| Aim of the task |
Below are records; give the number of their lines that hold the word "LIST", and write nothing more.

--- START ---

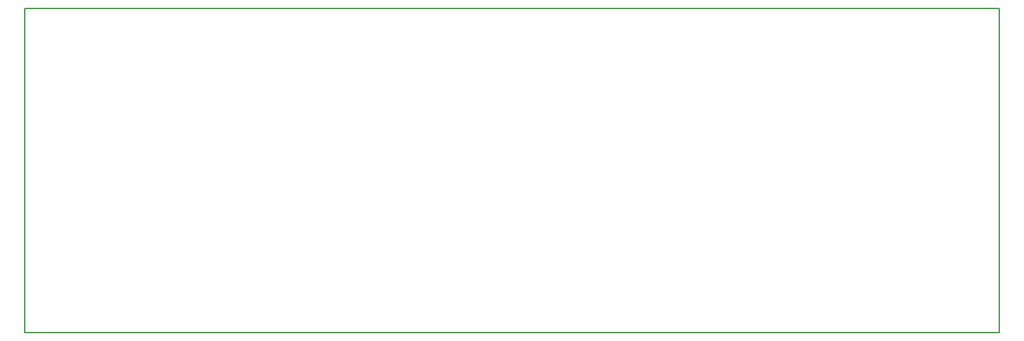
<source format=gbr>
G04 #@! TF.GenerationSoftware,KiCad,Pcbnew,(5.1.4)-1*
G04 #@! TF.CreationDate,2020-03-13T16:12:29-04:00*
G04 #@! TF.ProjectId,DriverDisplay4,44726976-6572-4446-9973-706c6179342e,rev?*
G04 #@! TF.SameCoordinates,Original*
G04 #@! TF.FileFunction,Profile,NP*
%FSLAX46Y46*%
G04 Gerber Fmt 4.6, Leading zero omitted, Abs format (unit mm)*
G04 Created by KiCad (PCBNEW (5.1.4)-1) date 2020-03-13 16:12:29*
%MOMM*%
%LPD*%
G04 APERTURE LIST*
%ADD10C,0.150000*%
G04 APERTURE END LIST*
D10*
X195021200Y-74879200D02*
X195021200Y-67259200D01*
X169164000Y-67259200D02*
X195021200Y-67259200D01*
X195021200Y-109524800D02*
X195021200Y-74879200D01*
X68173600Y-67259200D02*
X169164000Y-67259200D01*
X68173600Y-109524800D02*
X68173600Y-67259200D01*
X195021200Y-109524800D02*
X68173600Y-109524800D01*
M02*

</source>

--- END ---

| Response to this task |
2